Mi chiedo: quando molti intellettuali si scagliano contro la ‘cancel culture’ stanno sostenendo che ‘cancellare’ autori, periodi storici, opere d’arte che simboleggiano o portano avanti temi che urtano o che risultano offensive per determinate sensibilità, sia un affronto alla storia e alla democrazia. Esattamente, come si pongono nei confronti di una petizione che vuole vietare o sopprimere l’utilizzo di un fonema, di un simbolo, il cui utilizzo è a completa discrezione dello scrivente? 

Per dirla facile: nessuno è obbligato a utilizzare lo schwa.

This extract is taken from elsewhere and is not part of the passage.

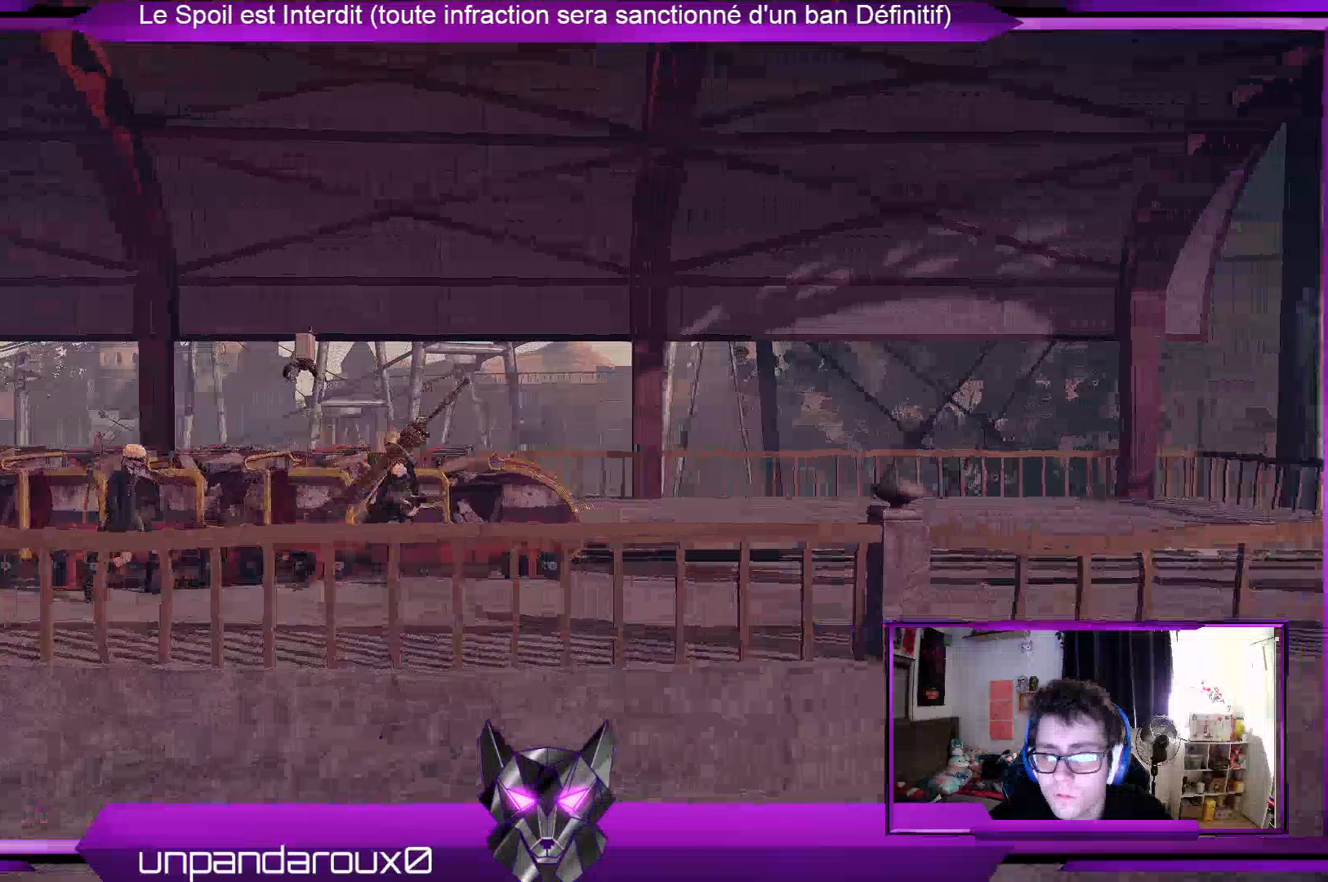
{"buttons": [], "left_stick": "center", "right_stick": "center", "events": [[267, "left_stick", "center"]]}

Io, per esempio, non lo uso. Sarà pigrizia, sarà abitudine, saranno anche una buona dose di fatti miei, ma come si scrive, come si impugna una penna o si batte su una tastiera è una di quelle cose la cui libertà non dovrebbe mai essere messa in discussione. Caro Arcangeli, se non vuoi usare lo schwa, non farlo. Se ti fa venire l’orticaria vederlo scritto, sfogati con gli amici. Prendili tutti in giro, questi dannati fricchettoni! 

Ma, caro Arcangeli, cercare di impormi un modo di scrivere (che è quello che state facendo tu e i tuoi stimatissimi colleghi) tradisce tante cose, primo fra tutti il fatto che dal conservatorismo a priori che spesso, tristemente, accompagna la senilità, in questo paese si è salvato forse solo Piero Angela. 

Dormite tranquilli (anzi, tranquillə): la lingua seguirà il suo corso, come ha sempre fatto. Risponderà a bisogni, necessità e passioni più forti di qualsiasi petizione.